━━━ Provided information ━━━

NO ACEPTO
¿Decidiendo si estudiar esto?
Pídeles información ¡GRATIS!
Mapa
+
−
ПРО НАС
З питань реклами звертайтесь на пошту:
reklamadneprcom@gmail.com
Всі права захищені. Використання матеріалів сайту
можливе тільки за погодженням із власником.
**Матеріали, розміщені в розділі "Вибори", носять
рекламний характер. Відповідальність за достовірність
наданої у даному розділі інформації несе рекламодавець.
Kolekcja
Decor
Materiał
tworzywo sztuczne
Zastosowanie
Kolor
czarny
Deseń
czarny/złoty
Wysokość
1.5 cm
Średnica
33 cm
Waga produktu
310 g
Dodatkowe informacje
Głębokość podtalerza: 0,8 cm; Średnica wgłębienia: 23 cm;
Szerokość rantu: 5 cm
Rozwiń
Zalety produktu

━━━
━━━ Provided information ━━━

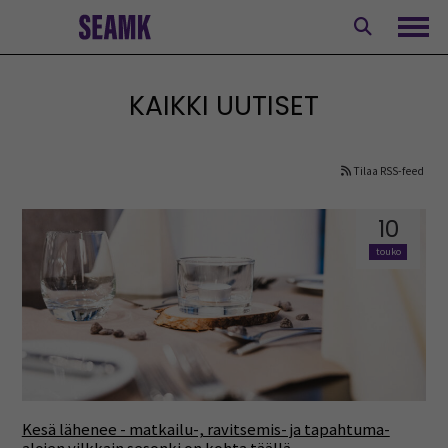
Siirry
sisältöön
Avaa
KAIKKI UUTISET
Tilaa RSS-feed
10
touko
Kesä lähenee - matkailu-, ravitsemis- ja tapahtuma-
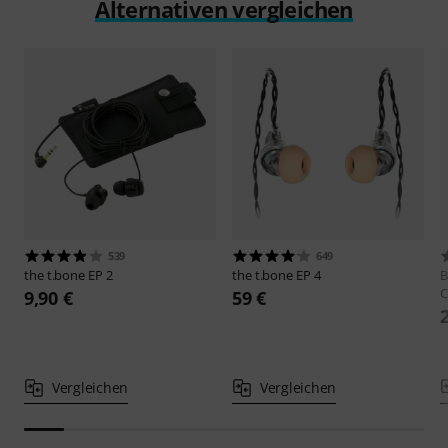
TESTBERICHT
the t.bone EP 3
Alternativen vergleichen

━━━

What to produce – Reproduce every line from the preceding data in which the word "розділі" can be found.

Task answer –
**Матеріали, розміщені в розділі "Вибори", носять
наданої у даному розділі інформації несе рекламодавець.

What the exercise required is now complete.